Australian telecommunications firm Telstra used RFID to track 12,800 mobile phones from a Sydney distribution center to six stores around the country, and estimates full deployment will lead to AU$4 million in annual savings.

By Dave Friedlos

June 30, 2009—Australian telecommunications company Telstra has completed an RFID trial that, if rolled out across its 130 retail outlets, could save the firm up to AU$4 million (US$3.2 million) in annual labor costs and product shrinkage. In the three-month trial—one of the country's largest item-level trials—Telstra tagged the packaging of 12,800 mobile phones, then tracked them from its Sydney distribution center (DC) to six retail outlets around the nation.

Using the RFID system, Telstra indicates that it improved its inventory accuracy through increased visibility from 65 percent to 99 percent. The company also reduced the time it spent receiving goods by 75 percent, the time spent on stock-taking by 50 percent and the time spent searching for missing items by 50 percent.
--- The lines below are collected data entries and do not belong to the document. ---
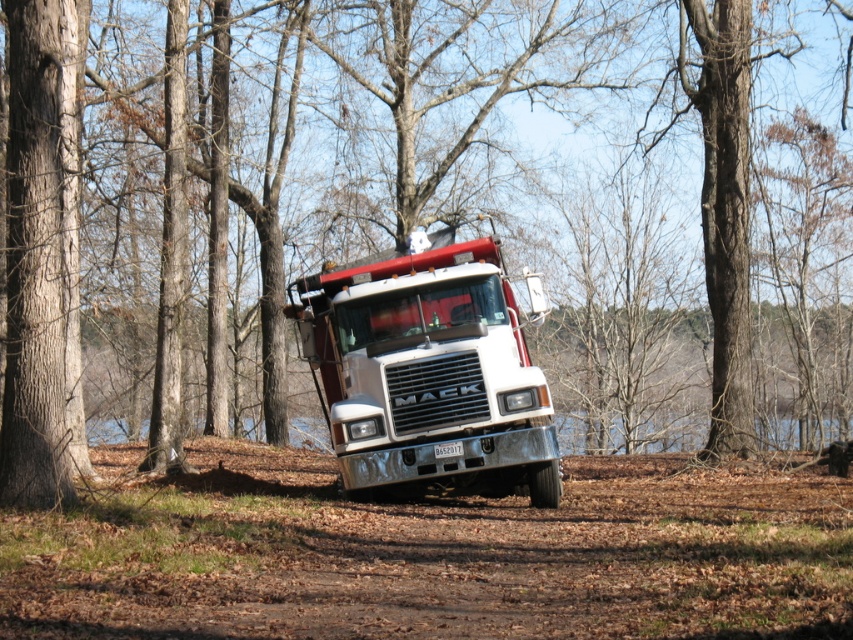
Question: Which object is farther from the camera taking this photo?

Choices:
 (A) white metallic truck at center
 (B) brown dirt track at center

Answer: (A)

Question: Which point is farther to the camera?

Choices:
 (A) (33, 561)
 (B) (463, 312)

Answer: (B)

Question: Can you confirm if brown dirt track at center is positioned below white metallic truck at center?

Choices:
 (A) no
 (B) yes

Answer: (B)

Question: Is brown dirt track at center bigger than white metallic truck at center?

Choices:
 (A) yes
 (B) no

Answer: (A)

Question: Is brown dirt track at center wider than white metallic truck at center?

Choices:
 (A) no
 (B) yes

Answer: (B)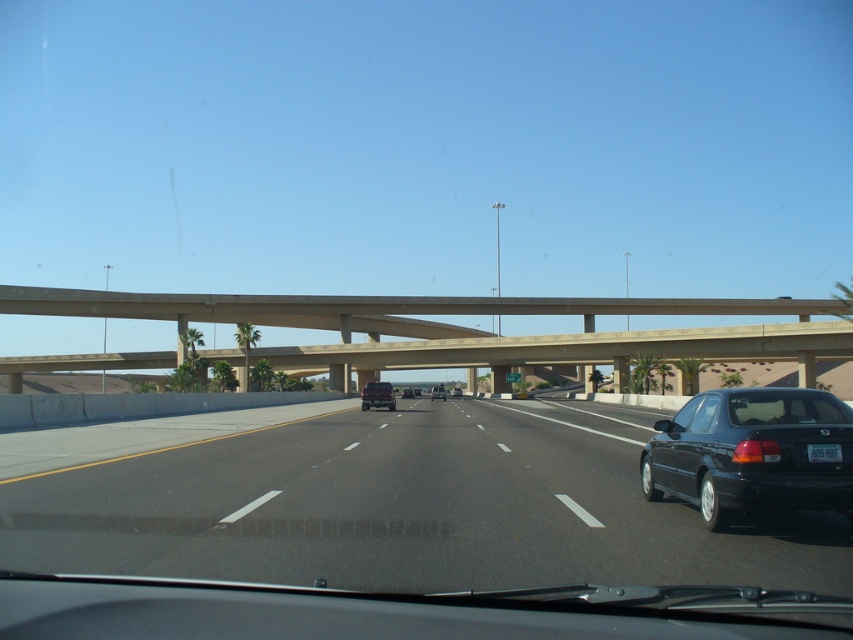
Between concrete bridge at center and matte black sedan at center, which one is positioned lower?

matte black sedan at center is lower down.

Who is more forward, [660,348] or [366,404]?

Positioned in front is point [366,404].

Between point (16, 300) and point (376, 392), which one is positioned behind?

The point (16, 300) is behind.

At what (x,y) coordinates should I click in order to perform the action: click on concrete bridge at center. Please return your answer as a coordinate pair (x, y). This screenshot has width=853, height=640. Looking at the image, I should click on (457, 324).

Can you confirm if transparent glass windshield at center is shorter than black glossy sedan at center?

Correct, transparent glass windshield at center is not as tall as black glossy sedan at center.

Does point (786, 422) come in front of point (457, 394)?

That is True.

Find the location of a particular element. This screenshot has width=853, height=640. transparent glass windshield at center is located at coordinates (786, 406).

Is black asphalt highway at center closer to the viewer compared to black glossy sedan at center?

Yes, black asphalt highway at center is in front of black glossy sedan at center.

Measure the distance between black asphalt highway at center and camera.

A distance of 6.37 meters exists between black asphalt highway at center and camera.

Identify the location of black asphalt highway at center. The height and width of the screenshot is (640, 853). (408, 508).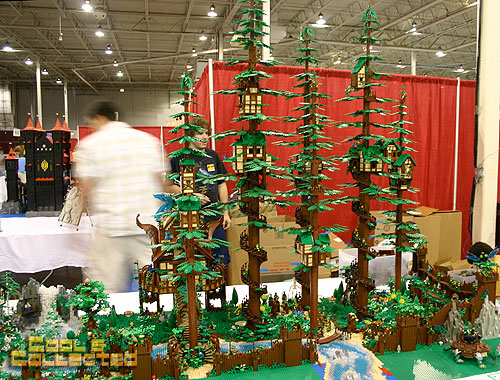
I want to click on cardboard boxes, so click(278, 233), click(280, 257), click(272, 212), click(438, 232).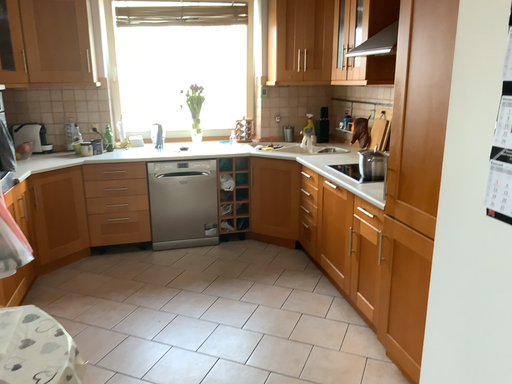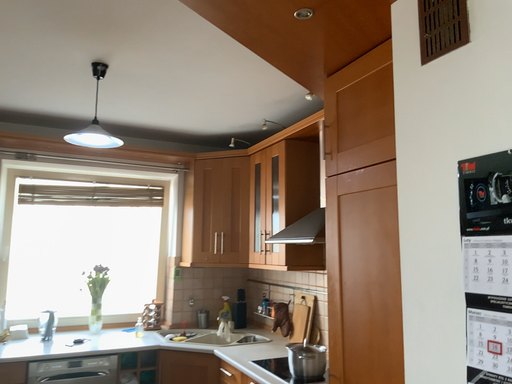
Question: How did the camera likely rotate when shooting the video?

Choices:
 (A) rotated downward
 (B) rotated upward

Answer: (B)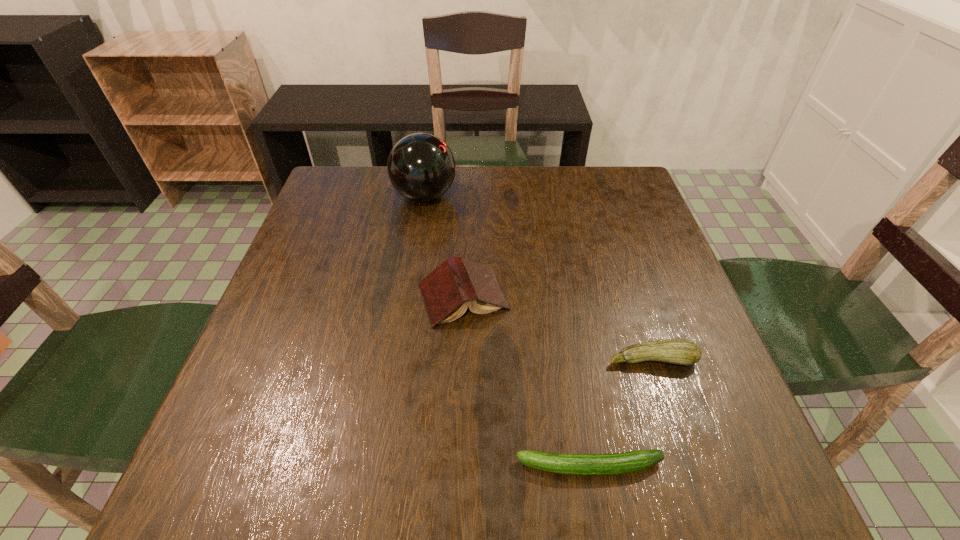
The image size is (960, 540). What are the coordinates of `vacant space at the right edge` in the screenshot? It's located at (627, 286).

I want to click on vacant space at the far left corner of the desktop, so click(x=349, y=184).

In the image, there is a desktop. Identify the location of vacant region at the far right corner. (617, 211).

This screenshot has width=960, height=540. In the image, there is a desktop. In order to click on vacant space at the near right corner in this screenshot , I will do `click(684, 487)`.

In order to click on vacant area that lies between the nearest object and the tallest object in this screenshot , I will do `click(507, 331)`.

This screenshot has height=540, width=960. Identify the location of vacant point located between the shorter zucchini and the tallest object. (507, 331).

This screenshot has width=960, height=540. Find the location of `free space between the book and the second shortest object`. free space between the book and the second shortest object is located at coordinates (558, 328).

Where is `free area in between the second nearest object and the shorter zucchini`? The height and width of the screenshot is (540, 960). free area in between the second nearest object and the shorter zucchini is located at coordinates (620, 413).

This screenshot has width=960, height=540. In order to click on vacant space that's between the bowling ball and the shortest object in this screenshot , I will do pos(507,331).

Identify the location of vacant region between the farthest object and the shortest object. (507, 331).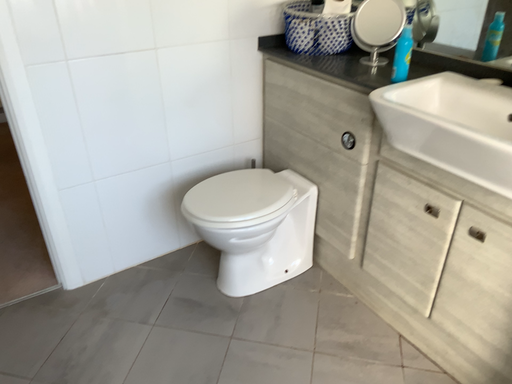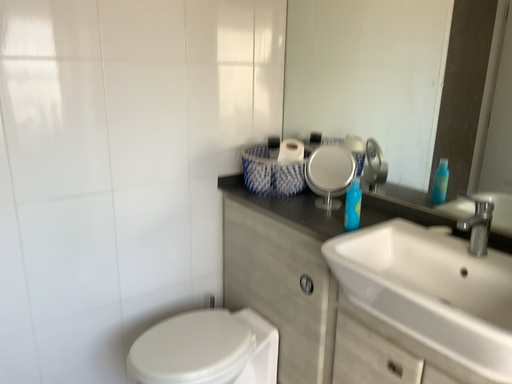
Question: Which way did the camera rotate in the video?

Choices:
 (A) rotated downward
 (B) rotated upward

Answer: (B)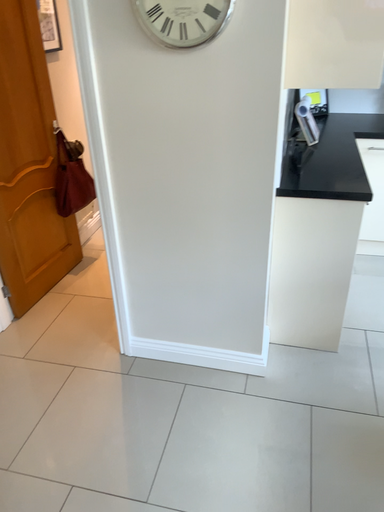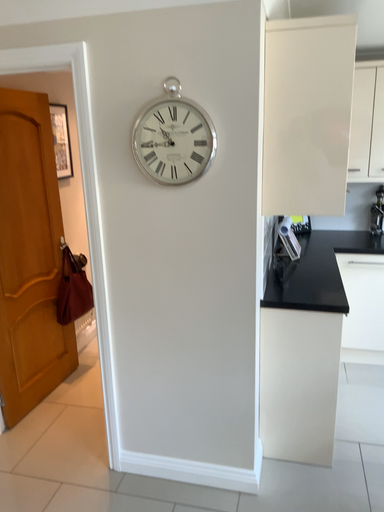
Question: Which way did the camera rotate in the video?

Choices:
 (A) rotated downward
 (B) rotated upward

Answer: (B)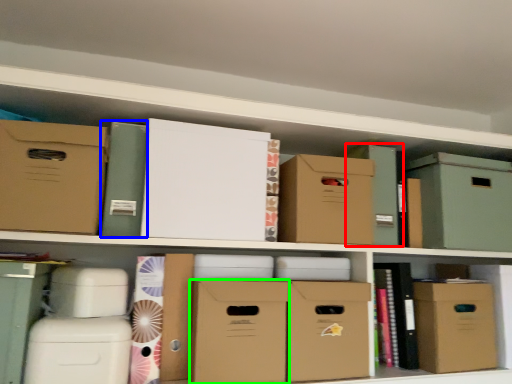
Question: Considering the real-world distances, which object is closest to box (highlighted by a red box)? book (highlighted by a blue box) or cardboard box (highlighted by a green box).

Choices:
 (A) book
 (B) cardboard box

Answer: (B)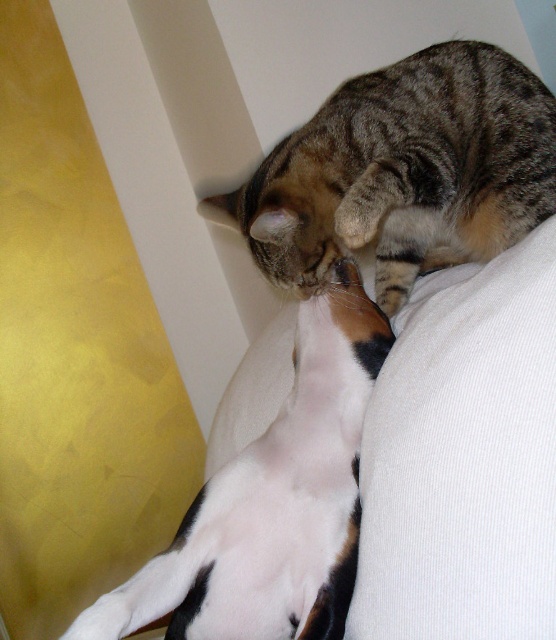
You are taking a photo of two cats in a cozy domestic scene. You want to focus on the cat at point (460, 241) and the cat at point (320, 492). Which cat is closer to your camera?

The cat at point (460, 241) is closer to the camera than the cat at point (320, 492) because point (460, 241) is further to the camera than point (320, 492).

You are a photographer trying to capture a closeup of the tabby fur cat at upper center and the white fur cat at center. Since the camera can only focus on one cat at a time, which cat should you focus on if you want the one that is higher in the image?

The tabby fur cat at upper center is above the white fur cat at center, so you should focus on the tabby fur cat at upper center to capture the one that is higher in the image.

You are a photographer trying to capture both the tabby fur cat at upper center and the white fur cat at center in a single shot. Based on their heights, which cat will appear smaller in the photo?

The tabby fur cat at upper center will appear smaller in the photo because it has a lesser height compared to the white fur cat at center.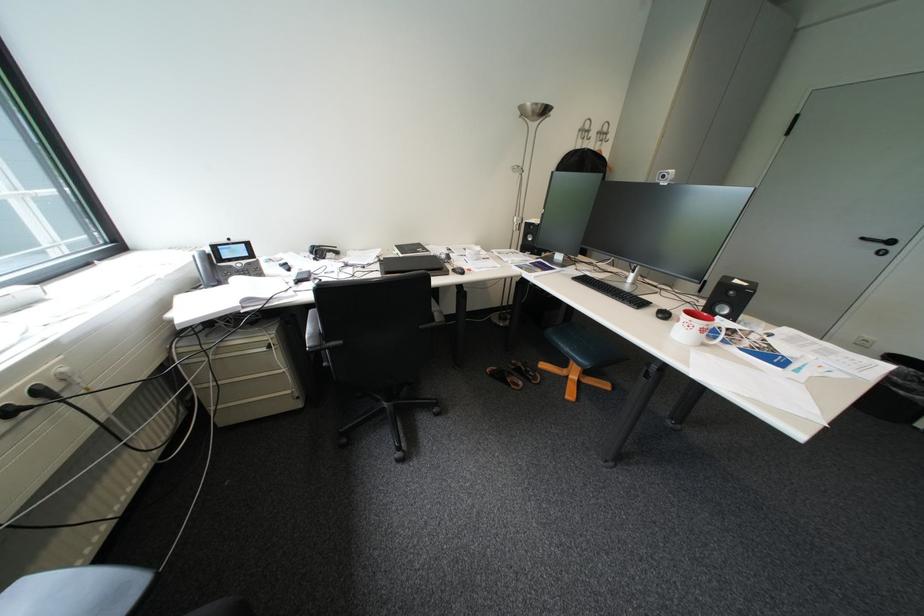
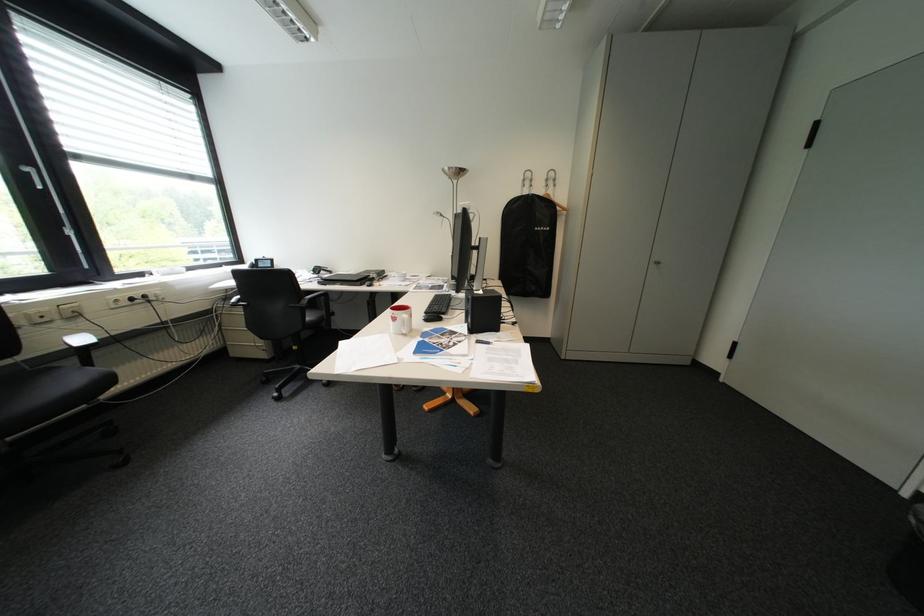
Question: In a continuous first-person perspective shot, in which direction is the camera moving?

Choices:
 (A) Left
 (B) Right
 (C) Forward
 (D) Backward

Answer: (B)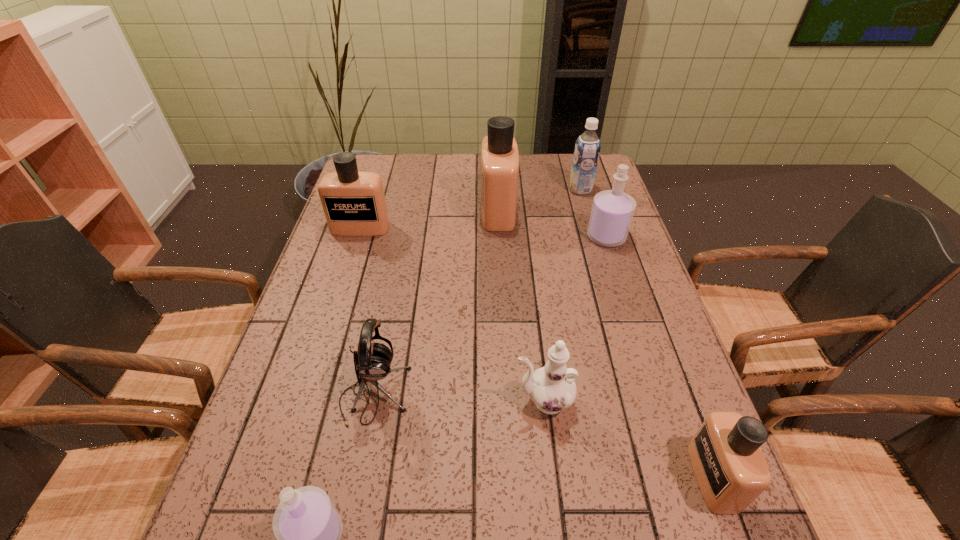
The height and width of the screenshot is (540, 960). Find the location of `free space located on the front label of the third perfume from left to right`. free space located on the front label of the third perfume from left to right is located at coordinates (459, 211).

This screenshot has height=540, width=960. In order to click on vacant position located on the front label of the third perfume from left to right in this screenshot , I will do `click(444, 211)`.

Find the location of `vacant space located on the front label of the third perfume from left to right`. vacant space located on the front label of the third perfume from left to right is located at coordinates (438, 211).

I want to click on vacant space located on the label of the soya milk, so click(499, 190).

Where is `vacant area situated 0.090m on the label of the soya milk`? The image size is (960, 540). vacant area situated 0.090m on the label of the soya milk is located at coordinates (543, 190).

Where is `free region located on the label of the soya milk`? This screenshot has width=960, height=540. free region located on the label of the soya milk is located at coordinates point(528,190).

Find the location of a particular element. The width and height of the screenshot is (960, 540). vacant space situated 0.350m on the left of the farther purple perfume is located at coordinates (470, 237).

You are a GUI agent. You are given a task and a screenshot of the screen. Output one action in this format:
    pyautogui.click(x=<x>, y=<y>)
    Task: Click on the vacant space located on the front label of the leftmost beige perfume
    
    Given the screenshot: What is the action you would take?
    pyautogui.click(x=348, y=268)

At what (x,y) coordinates should I click in order to perform the action: click on vacant space located 0.130m at the spout of the chinaware. Please return your answer as a coordinate pair (x, y). Looking at the image, I should click on (451, 401).

This screenshot has width=960, height=540. In order to click on free point located at the spout of the chinaware in this screenshot , I will do `click(414, 401)`.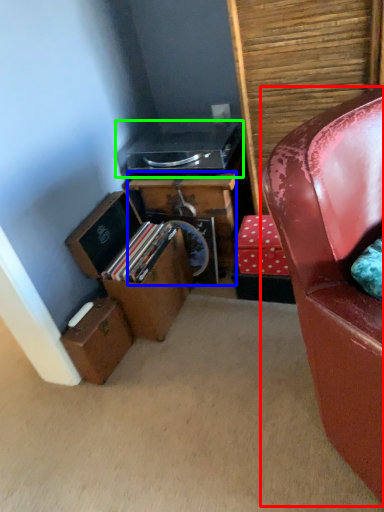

The reduction in shrinkage, combined with labor savings generated by the reduced time spent taking stock that will free up staff members to serve customers on the sales floor, is expected to save the company up to $4 million per year.


Telstra tagged the packaging of 12,800 mobile phones, then tracked them from its Sydney distribution center (DC) to six retail outlets around the nation.
Telstra Enterprise & Government, the firm's network-based solutions and services arm, developed the system and could roll it out across Telstra's retail stores as early as next year.

Julien Marchand, Telstra's project manager, says the trial—first proposed by the company in 2006 (see Telstra Takes On Two RFID Trials)—was held between October 2008 and February 2009. Miami-based supply chain management firm Brightstar, which manages Telstra's DC, had approached Telstra's retail arm, urging it to trial RFID to improve visibility within the supply chain. "The main reason given," Marchand says, "was to reduce the loss of mobile phones in the supply chain, and shrinkage at Telstra retail stores."

In 2007, the total value of retail shrinkage in Australia was AU$2.26 billion (US$1.8 billion), an average shrinkage rate of 1.39 percent of sales. Since phones are high-value items—with Telstra's ranging in price from AU$150 (US$121) to AU$1,000 ($805)—better supply chain visibility could reduce shrinkage.